Lakeland University has received a $500,000 gift from Johnsonville to fund the nation's first food safety and quality bachelor's degree program.
It's the latest move as Lakeland continues to expand its new Cooperative Education Program, which will see students earn academic credit and money working in full-time jobs at local companies, giving them professional work experience and the ability to reduce or eliminate student debt.
Lakeland's food safety and quality program blends the science of biology and chemistry with best business practices to prepare students for careers in food processing. Graduates will be well-rounded manufacturing professionals equipped to advance in the production of food, while also possessing finance, management philosophy and other skills needed to lead people to their potential.
According to FoodManufacturing.com, the food industry was valued at $2.45 trillion in 2015.
"We are so thankful to Johnsonville for being a corporate partner in this program and making this generous investment in our shared vision," said Lakeland President David Black. "Johnsonville's investment is an example of the partnership we are developing with local companies who are dedicated to developing the curriculum needed in this major to create a premier and sought-after degree in the food industry.
"More employers are joining us to grow our Cooperative Education Program as we re-invent the way we deliver a college education."

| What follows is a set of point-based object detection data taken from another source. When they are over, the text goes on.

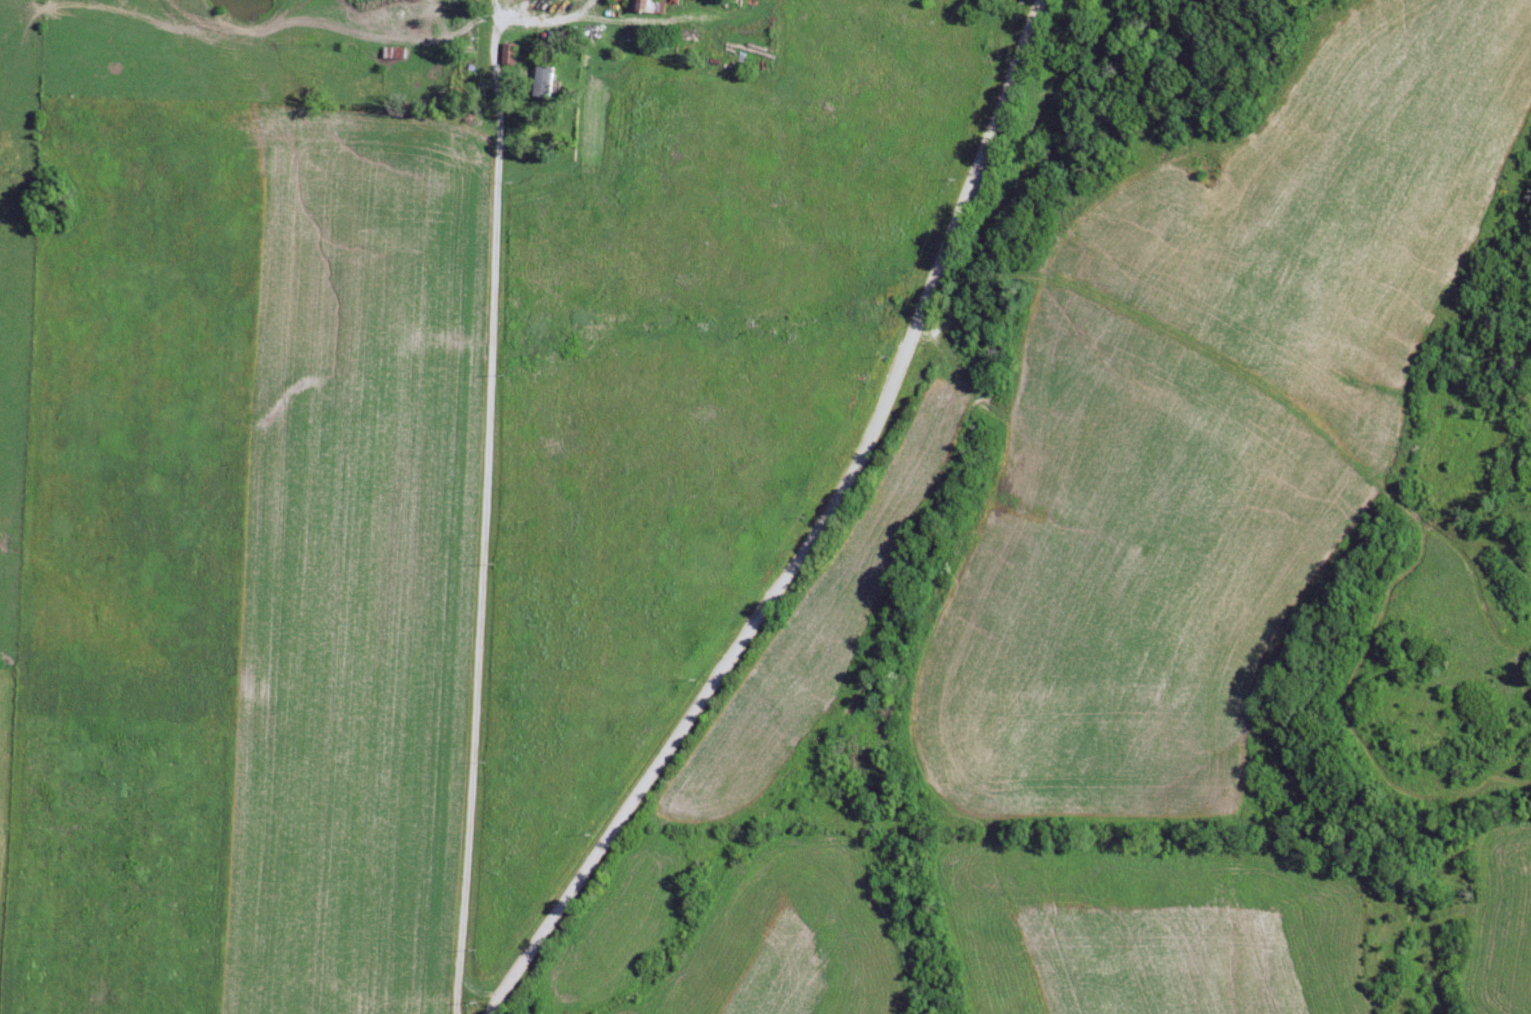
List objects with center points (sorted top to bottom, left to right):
building: (513, 57)
building: (547, 77)
road: (483, 447)
road: (815, 533)
road: (472, 992)

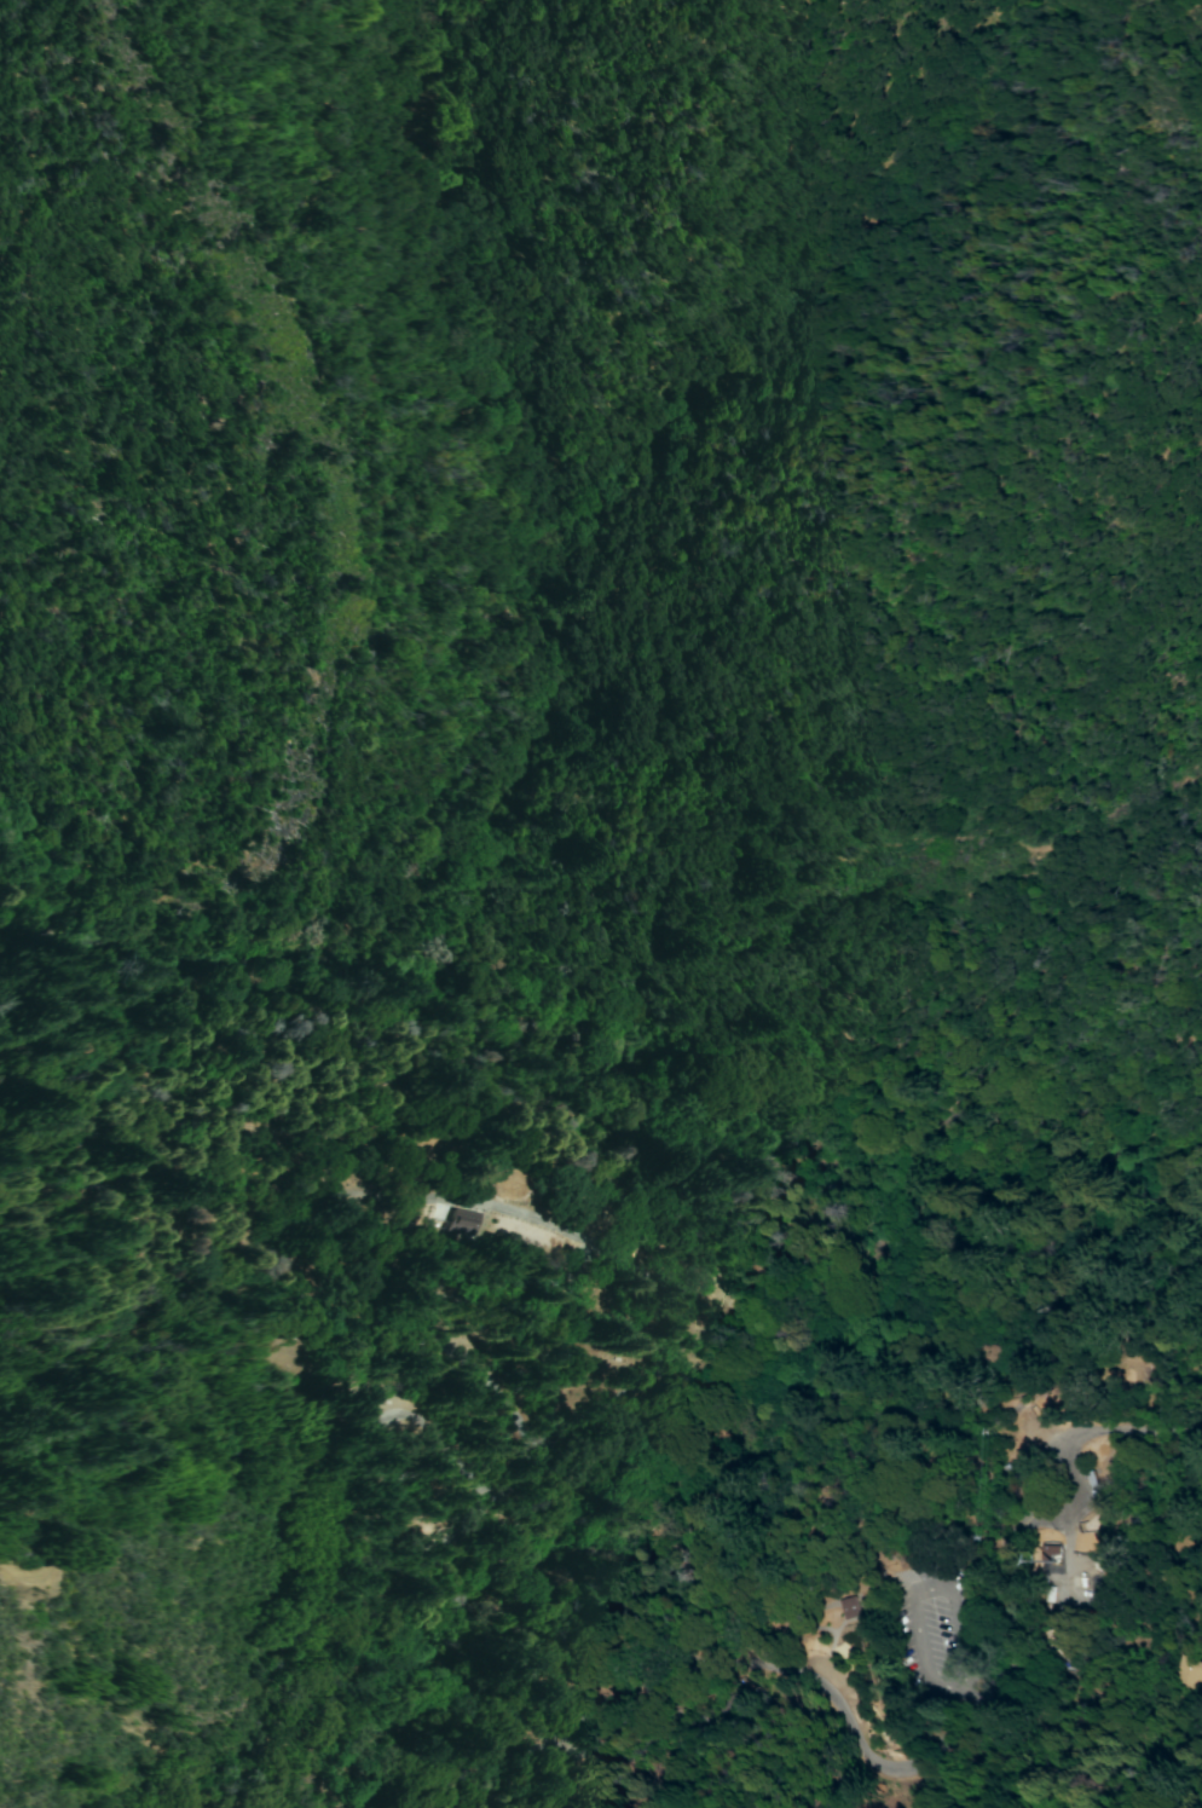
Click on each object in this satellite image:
road: (333, 449)
road: (613, 1039)
road: (548, 1208)
road: (945, 1225)
road: (202, 1259)
road: (464, 1319)
road: (401, 1401)
road: (914, 1403)
road: (1132, 1431)
road: (783, 1454)
road: (1027, 1529)
road: (31, 1532)
toll booth: (1018, 1540)
road: (1064, 1578)
road: (919, 1590)
road: (902, 1592)
building: (850, 1607)
parking lot: (943, 1639)
road: (767, 1641)
road: (397, 1648)
road: (760, 1688)
road: (972, 1698)
parking lot: (822, 1708)
road: (374, 1723)
road: (399, 1729)
road: (574, 1776)
road: (487, 1791)
road: (385, 1792)
road: (430, 1804)
road: (436, 1804)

The gift from Johnsonville will fund:
- creation of a state-of-the-art, on-campus lab allowing hands-on experience and real work replication;
- student transport to Johnsonville facilities for real work experiences;
- educational trips to food companies, and other programs costs.
"Johnsonville is excited to partner with Lakeland to create a unique degree in the food industry combining science, technology and business acumen to enhance food safety and production throughout the entire industry," said Michael Stayer-Suprick, president, Johnsonville Sausage – International. "This will be a great opportunity for many in the years to come as they look for exciting and rewarding careers."

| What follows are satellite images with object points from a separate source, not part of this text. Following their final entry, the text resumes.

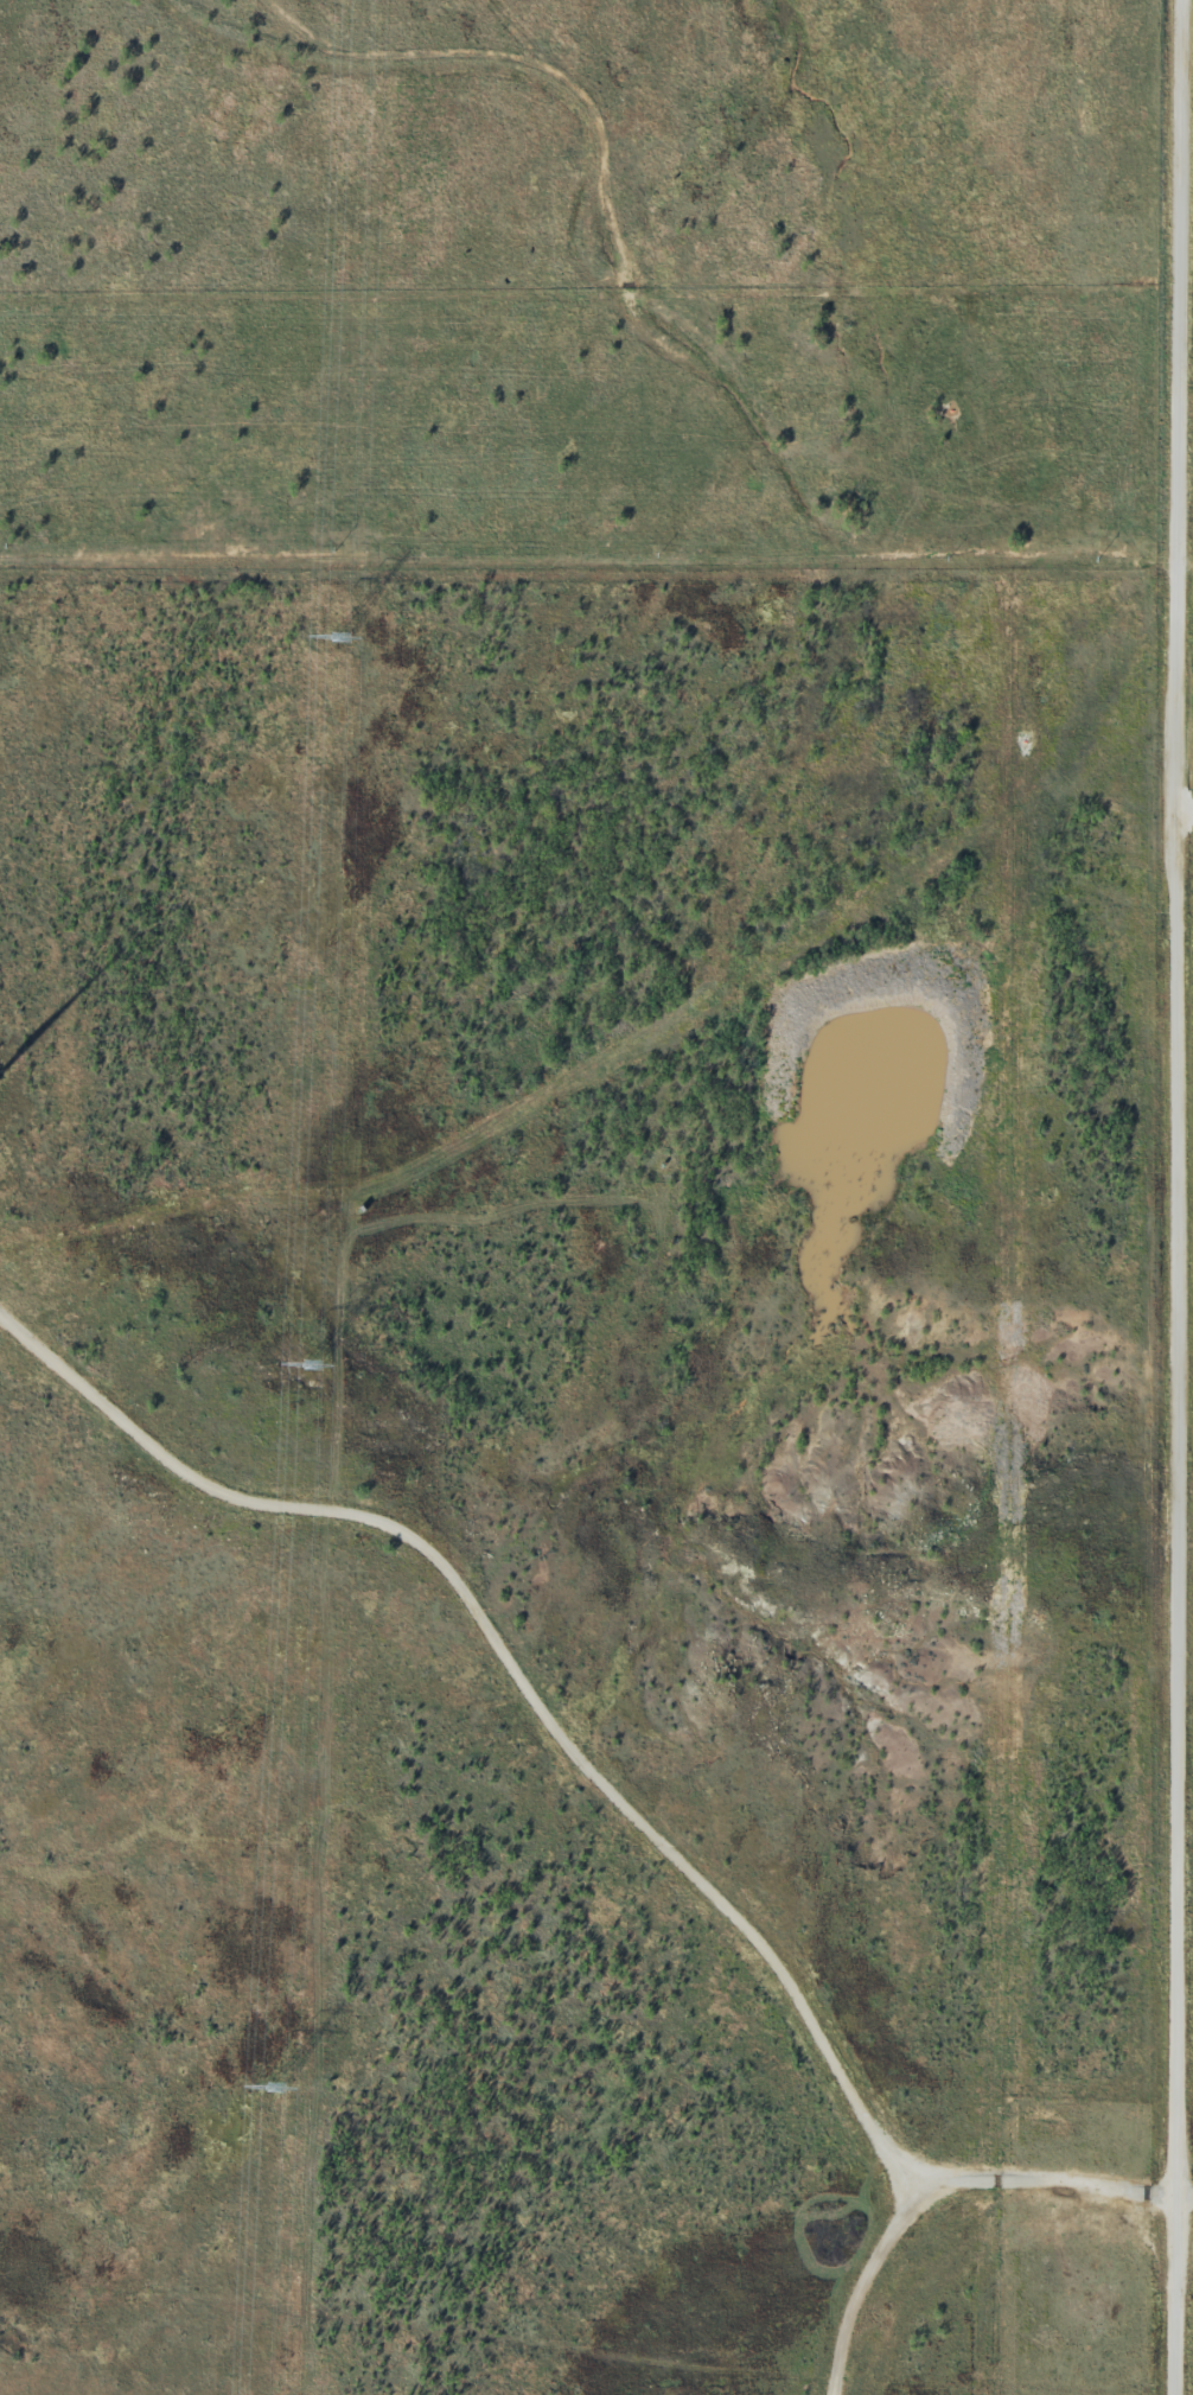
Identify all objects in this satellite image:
road: (745, 433)
power tower: (341, 634)
road: (1187, 828)
road: (1182, 1197)
power tower: (314, 1362)
power tower: (272, 2085)
road: (562, 2358)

Unlike a food science degree, which prepares students for food research and development, Lakeland's food safety and quality program, which is pending approval by the Higher Learning Commission, focuses on the safe production of food.

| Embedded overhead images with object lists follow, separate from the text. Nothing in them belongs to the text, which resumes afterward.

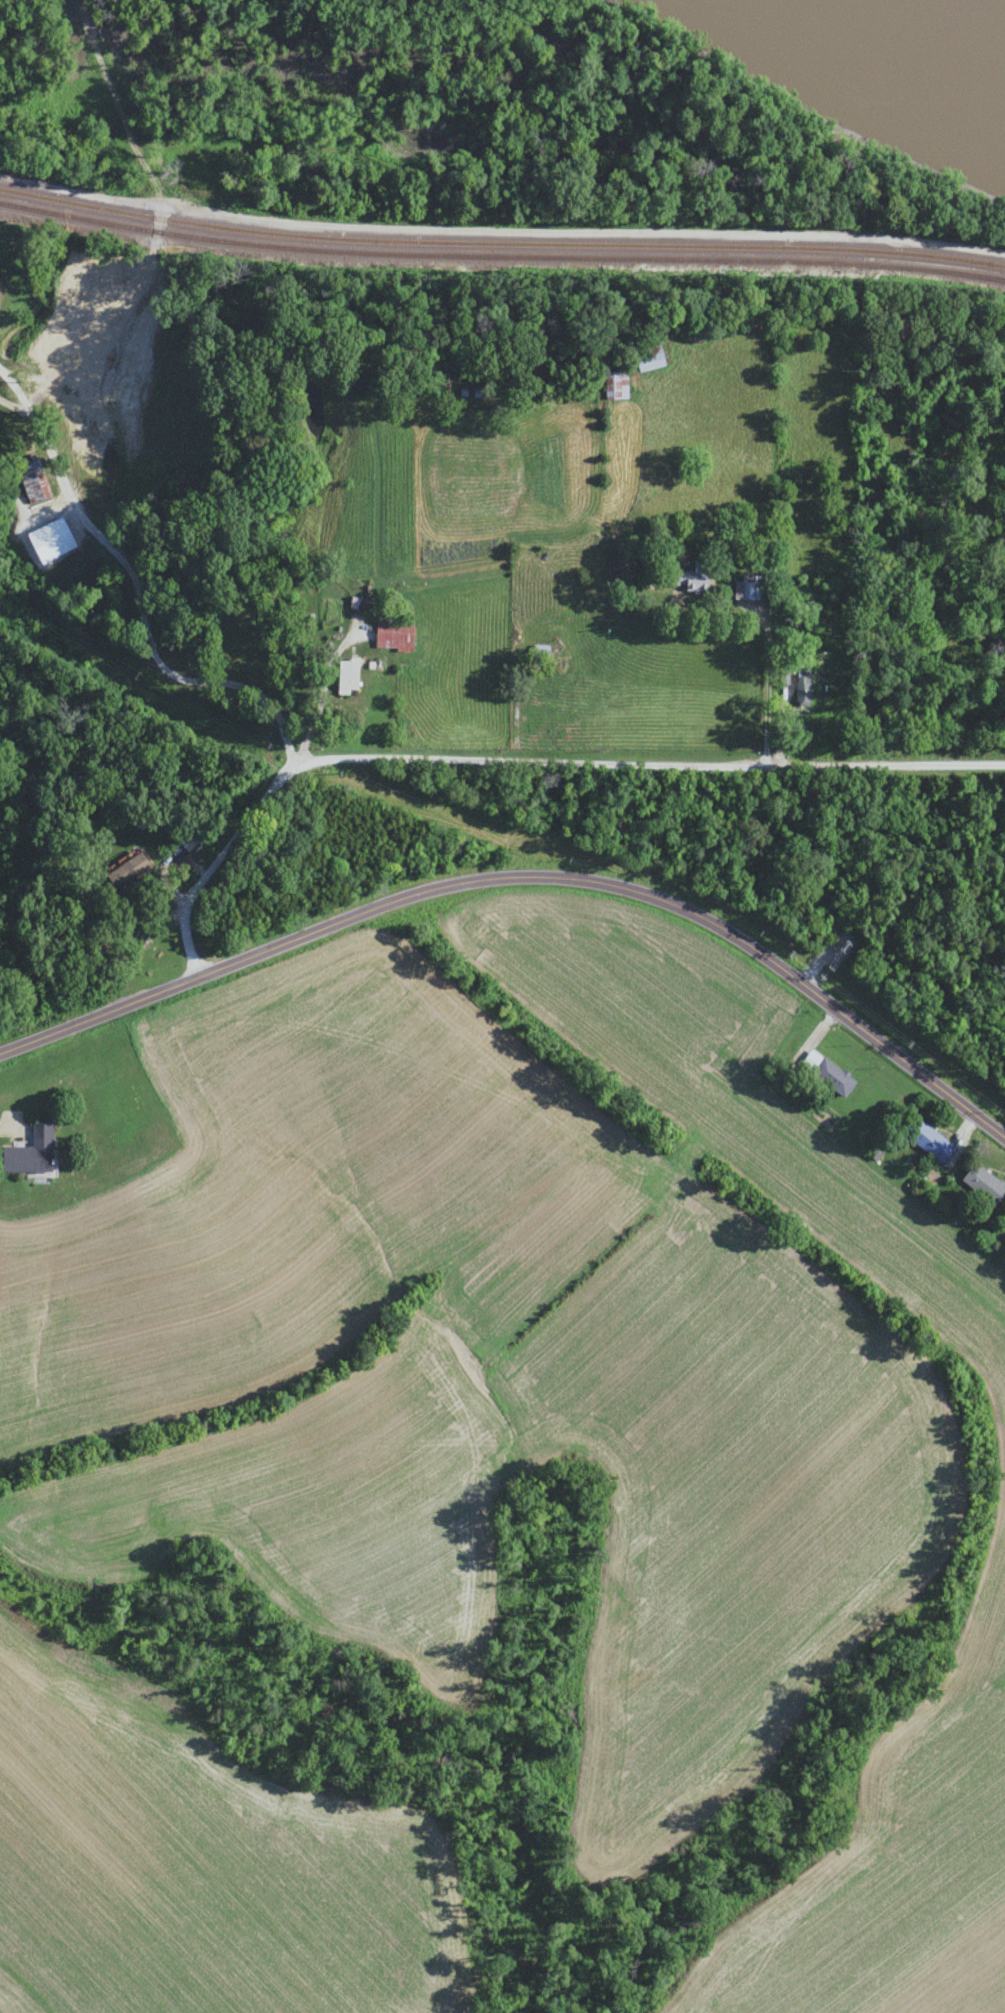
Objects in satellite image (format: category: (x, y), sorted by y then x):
railway: (501, 238)
railway: (501, 249)
building: (632, 357)
building: (603, 384)
building: (31, 482)
building: (686, 578)
building: (747, 588)
road: (122, 620)
building: (389, 637)
road: (759, 647)
building: (994, 650)
building: (537, 651)
building: (343, 676)
building: (799, 688)
road: (657, 764)
road: (252, 818)
building: (186, 841)
building: (125, 870)
road: (525, 878)
building: (824, 1074)
road: (18, 1127)
building: (924, 1140)
building: (27, 1153)
building: (980, 1184)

Students in the program will learn from food industry leaders by working and earning credit both in Lakeland's classrooms and at local employers.
Coursework has been developed in partnership with local food companies who are in need of graduates in this area, ensuring content is relevant to the needs of today's marketplace.
Students can enroll as either full- or part-time students, and most courses will be available online and through Lakeland's BlendEd delivery model.